10. In wie vielen und welchen Fällen wurden wann auf welcher rechtlichen
Grundlage in der Bundesrepublik Deutschland Ausreiseverbote und
passbeschränkende Maßnahmen gegen Personen verhängt, die mutmaßlich nach
Syrien reisen wollten (bitte aufgliedern, welchen dschihadistischen
Gruppierungen diese Personen sich nach Kenntnis der Bundesregierung anschließen
wollten oder ob diese Personen sich den gegen die dschihadistischen Milizen
kämpfenden Volks- und Frauenverteidigungseinheiten YPG/YPJ und mit
diesen verbündeten Gruppierungen wie der auf Initiative kommunistischer
Organisationen aus der Türkei gebildeten Internationalen Freiheitsbrigade
anschließen wollten)?
Die deutschen Sicherheitsbehörden sind bestrebt, möglichst viele
Ausreiseplanungen frühzeitig wahrzunehmen, um deren Verwirklichung zu unterbinden.

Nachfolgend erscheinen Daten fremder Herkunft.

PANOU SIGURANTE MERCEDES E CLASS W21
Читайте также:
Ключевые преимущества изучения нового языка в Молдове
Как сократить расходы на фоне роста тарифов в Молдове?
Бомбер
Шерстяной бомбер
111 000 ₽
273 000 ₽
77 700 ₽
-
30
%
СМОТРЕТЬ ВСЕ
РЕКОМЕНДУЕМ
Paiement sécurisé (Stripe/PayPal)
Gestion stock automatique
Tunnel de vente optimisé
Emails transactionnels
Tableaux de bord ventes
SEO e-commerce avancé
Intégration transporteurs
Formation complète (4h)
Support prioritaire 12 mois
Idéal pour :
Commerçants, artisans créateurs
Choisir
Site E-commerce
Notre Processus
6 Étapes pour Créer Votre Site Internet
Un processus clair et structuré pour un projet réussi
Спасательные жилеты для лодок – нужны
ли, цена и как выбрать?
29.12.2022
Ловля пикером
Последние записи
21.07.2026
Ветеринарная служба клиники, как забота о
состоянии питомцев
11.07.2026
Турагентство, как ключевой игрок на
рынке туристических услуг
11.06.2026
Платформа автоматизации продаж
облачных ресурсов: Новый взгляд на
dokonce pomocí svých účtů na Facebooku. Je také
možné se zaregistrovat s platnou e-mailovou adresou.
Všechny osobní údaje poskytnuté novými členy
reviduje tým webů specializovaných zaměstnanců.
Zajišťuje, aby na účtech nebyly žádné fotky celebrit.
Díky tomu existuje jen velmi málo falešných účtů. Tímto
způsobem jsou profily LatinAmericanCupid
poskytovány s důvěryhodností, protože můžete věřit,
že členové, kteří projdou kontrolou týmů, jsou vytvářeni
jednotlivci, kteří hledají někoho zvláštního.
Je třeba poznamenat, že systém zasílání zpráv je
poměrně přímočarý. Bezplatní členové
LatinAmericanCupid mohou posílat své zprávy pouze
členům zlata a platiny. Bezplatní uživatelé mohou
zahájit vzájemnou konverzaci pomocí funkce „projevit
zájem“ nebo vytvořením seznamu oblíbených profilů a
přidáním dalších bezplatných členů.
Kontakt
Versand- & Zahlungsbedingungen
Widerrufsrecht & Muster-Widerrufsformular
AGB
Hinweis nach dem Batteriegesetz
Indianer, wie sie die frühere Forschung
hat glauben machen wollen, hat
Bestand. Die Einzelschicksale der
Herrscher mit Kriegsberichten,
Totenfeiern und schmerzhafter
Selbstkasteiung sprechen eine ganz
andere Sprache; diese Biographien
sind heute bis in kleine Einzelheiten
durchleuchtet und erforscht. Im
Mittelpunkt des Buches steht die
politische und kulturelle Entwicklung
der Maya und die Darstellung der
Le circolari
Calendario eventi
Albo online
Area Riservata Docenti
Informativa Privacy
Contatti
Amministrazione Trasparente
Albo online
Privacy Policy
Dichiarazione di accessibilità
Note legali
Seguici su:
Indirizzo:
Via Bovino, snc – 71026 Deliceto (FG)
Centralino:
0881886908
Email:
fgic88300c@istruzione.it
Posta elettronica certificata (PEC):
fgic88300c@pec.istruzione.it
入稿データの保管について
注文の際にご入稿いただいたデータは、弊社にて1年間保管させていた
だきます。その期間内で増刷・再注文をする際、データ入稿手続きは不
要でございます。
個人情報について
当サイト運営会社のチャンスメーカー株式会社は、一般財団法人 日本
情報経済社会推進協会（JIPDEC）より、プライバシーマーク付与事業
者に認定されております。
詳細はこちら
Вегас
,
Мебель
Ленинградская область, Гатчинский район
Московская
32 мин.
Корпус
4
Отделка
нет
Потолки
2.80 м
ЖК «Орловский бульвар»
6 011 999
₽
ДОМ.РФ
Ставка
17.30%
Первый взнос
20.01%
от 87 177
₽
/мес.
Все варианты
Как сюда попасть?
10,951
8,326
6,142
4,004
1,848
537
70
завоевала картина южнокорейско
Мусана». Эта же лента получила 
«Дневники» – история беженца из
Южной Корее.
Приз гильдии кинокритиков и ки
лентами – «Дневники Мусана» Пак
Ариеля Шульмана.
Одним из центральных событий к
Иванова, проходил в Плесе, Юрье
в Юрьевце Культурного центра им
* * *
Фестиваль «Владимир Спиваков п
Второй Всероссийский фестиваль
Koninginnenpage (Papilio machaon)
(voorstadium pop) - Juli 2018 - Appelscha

Die Bundesregierung bewertet Ausreisverbotsverfügungen im Zusammenhang
mit passentziehenden oder -beschränkenden Maßnahmen im Sinne des
Passgesetzes als probates Mittel, um Reisebewegungen zu erschweren und im Idealfall
die Reisebewegung damit tatsächlich zu verhindern. Zusätzlich wurden mit der
Änderung des Personalausweisgesetzes die Rahmenbedingungen geschaffen, den
Personalausweis zu versagen oder zu entziehen und durch einen Ersatzausweis
mit räumlicher Beschränkung der Gültigkeit auf das Hoheitsgebiet der
Bundesrepublik zu ersetzen. Diese Maßnahmen sind Elemente im Rahmen der staatlichen
Bekämpfungsansätze und -konzepte.
Zuständig für die Einleitung und Umsetzung von Maßnahmen im Zusammenhang
mit Ausreiseuntersagungen bzw. Pass-/Ausweisangelegenheiten sind die von den
Ländern bestimmten Behörden. Ferner kann die Bundespolizei in eigener
Zuständigkeit Ausreiseuntersagungen im Rahmen der grenzpolizeilichen Befugnisse
vornehmen.
Das Bundespolizeipräsidium ist nach der Passverwaltungsvorschrift bei
Versagung, Beschränkung oder Entziehung eines Passes oder Passersatzes zum Zwecke
der Ausschreibung zu unterrichten. Die Anzahl der behördlich verhängten
Ausreiseverbotsverfügungen im Sinne der Fragestellung kann mangels statistischer
Erfassung nicht abschließend beantwortet werden, bewegt sich nach Kenntnis der
Bundesregierung aber in etwa im niedrigen dreistelligen Bereich.